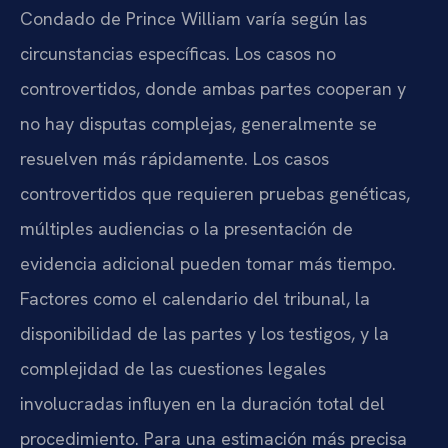
Condado de Prince William varía según las
circunstancias específicas. Los casos no
controvertidos, donde ambas partes cooperan y
no hay disputas complejas, generalmente se
resuelven más rápidamente. Los casos
controvertidos que requieren pruebas genéticas,
múltiples audiencias o la presentación de
evidencia adicional pueden tomar más tiempo.
Factores como el calendario del tribunal, la
disponibilidad de las partes y los testigos, y la
complejidad de las cuestiones legales
involucradas influyen en la duración total del
procedimiento. Para una estimación más precisa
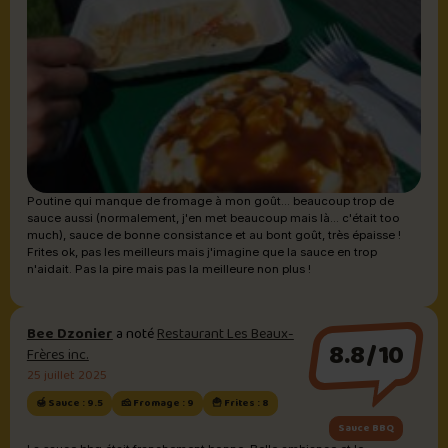
Poutine qui manque de fromage à mon goût... beaucoup trop de
sauce aussi (normalement, j'en met beaucoup mais là... c'était too
much), sauce de bonne consistance et au bont goût, très épaisse !
Frites ok, pas les meilleurs mais j'imagine que la sauce en trop
n'aidait. Pas la pire mais pas la meilleure non plus !
Bee Dzonier
a noté
Restaurant Les Beaux-
8.8/10
Frères inc.
25 juillet 2025
🍯 Sauce : 9.5
🧀 Fromage : 9
🍟 Frites : 8
Sauce BBQ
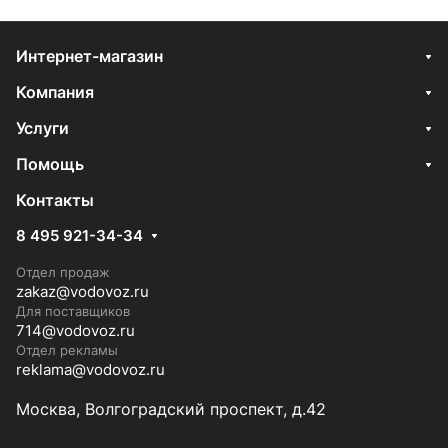
Интернет-магазин
Компания
Услуги
Помощь
Контакты
8 495 921-34-34
Отдел продаж
zakaz@vodovoz.ru
Для поставщиков
714@vodovoz.ru
Отдел рекламы
reklama@vodovoz.ru
Москва, Волгоградский проспект, д.42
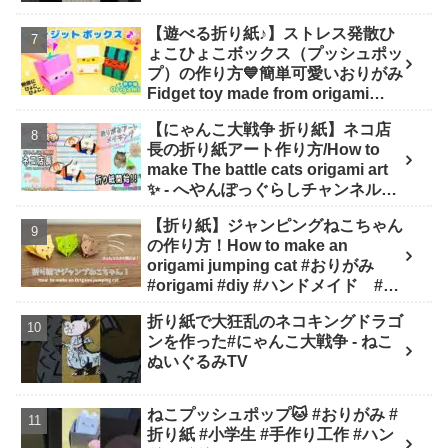
【遊べる折り紙♪】ストレス発散ひ
ょこひょこボックス（プッシュポッ
プ）の作り方💙簡単可愛いおりがみ
Fidget toy made from origami
(Pop-it) 종이 접기로 만드는 팝잇 -
【にゃんこ大戦争 折り紙】ネコ店
SodaCatOrigami 楽しい折り紙♪
長の折り紙アート作り方/How to
make The battle cats origami art
✨️ - へやんぽっぐらしチャンネル
【人気キャラ折り紙(Popular
【折り紙】ジャンピングねこちゃん
character origami)】
の作り方！How to make an
origami jumping cat #おりがみ
#origami #diy #ハンドメイド #工
作 #知育 #遊び - ひなままあそび
折り紙で大狂乱のネコキングドラゴ
ンを作った#にゃんこ大戦争 - ねこ
ぬいぐるみTV
ねこプッシュポップ🐱 #おりがみ #
折り紙 #小学生 #手作り工作 #ハン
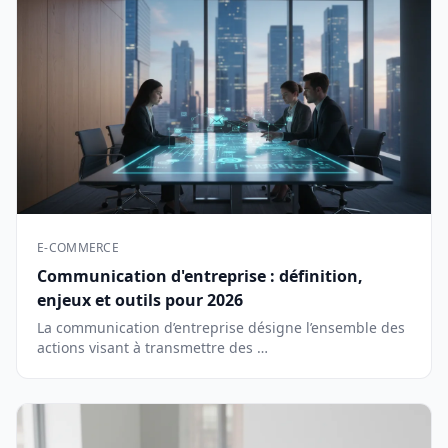
E-COMMERCE
Communication d'entreprise : définition,
enjeux et outils pour 2026
La communication d’entreprise désigne l’ensemble des
actions visant à transmettre des …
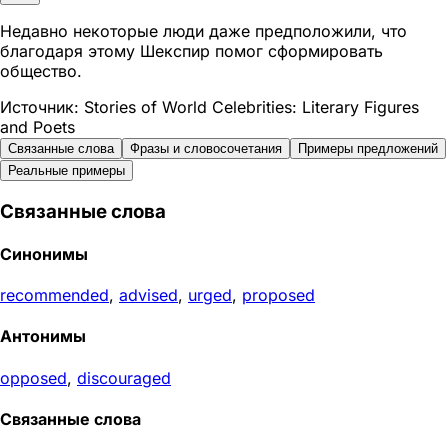
Недавно некоторые люди даже предположили, что
благодаря этому Шекспир помог сформировать
общество.
Источник: Stories of World Celebrities: Literary Figures
and Poets
Связанные слова
Фразы и словосочетания
Примеры предложений
Реальные примеры
Связанные слова
Синонимы
recommended
,
advised
,
urged
,
proposed
Антонимы
opposed
,
discouraged
Связанные слова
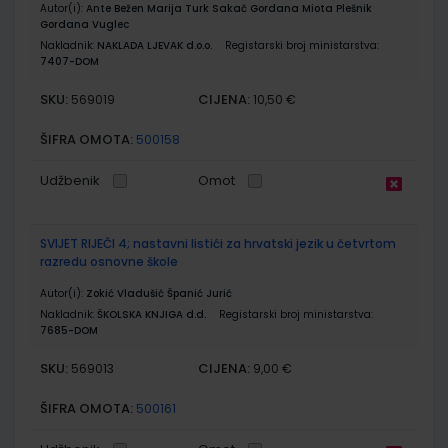
Autor(i):
Ante Bežen Marija Turk Sakač Gordana Miota Plešnik
Gordana Vuglec
Nakladnik:
NAKLADA LJEVAK d.o.o.
Registarski broj ministarstva:
7407-DOM
SKU:
CIJENA:
569019
10,50 €
ŠIFRA OMOTA:
500158
Udžbenik
Omot
SVIJET RIJEČI 4; nastavni listići za hrvatski jezik u četvrtom
razredu osnovne škole
Autor(i):
Zokić Vladušić Španić Jurić
Nakladnik:
ŠKOLSKA KNJIGA d.d.
Registarski broj ministarstva:
7685-DOM
SKU:
CIJENA:
569013
9,00 €
ŠIFRA OMOTA:
500161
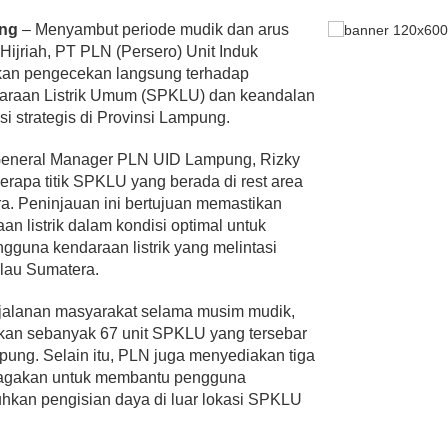
ng
– Menyambut periode mudik dan arus
 Hijriah, PT PLN (Persero) Unit Induk
kan pengecekan langsung terhadap
daraan Listrik Umum (SPKLU) dan keandalan
asi strategis di Provinsi Lampung.
 General Manager PLN UID Lampung, Rizky
apa titik SPKLU yang berada di rest area
ra. Peninjauan ini bertujuan memastikan
aan listrik dalam kondisi optimal untuk
guna kendaraan listrik yang melintasi
lau Sumatera.
jalanan masyarakat selama musim mudik,
an sebanyak 67 unit SPKLU yang tersebar
ampung. Selain itu, PLN juga menyediakan tiga
iagakan untuk membantu pengguna
uhkan pengisian daya di luar lokasi SPKLU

● ● ● ● ● ● ●

→ Exercise: Repeat exactly and only the lines from the start of the data above through the line that holds "evidencia adicional pueden tomar más tiempo.", inclusive. Pictures do not belong in the copy.

→ Answer space:
Condado de Prince William varía según las
circunstancias específicas. Los casos no
controvertidos, donde ambas partes cooperan y
no hay disputas complejas, generalmente se
resuelven más rápidamente. Los casos
controvertidos que requieren pruebas genéticas,
múltiples audiencias o la presentación de
evidencia adicional pueden tomar más tiempo.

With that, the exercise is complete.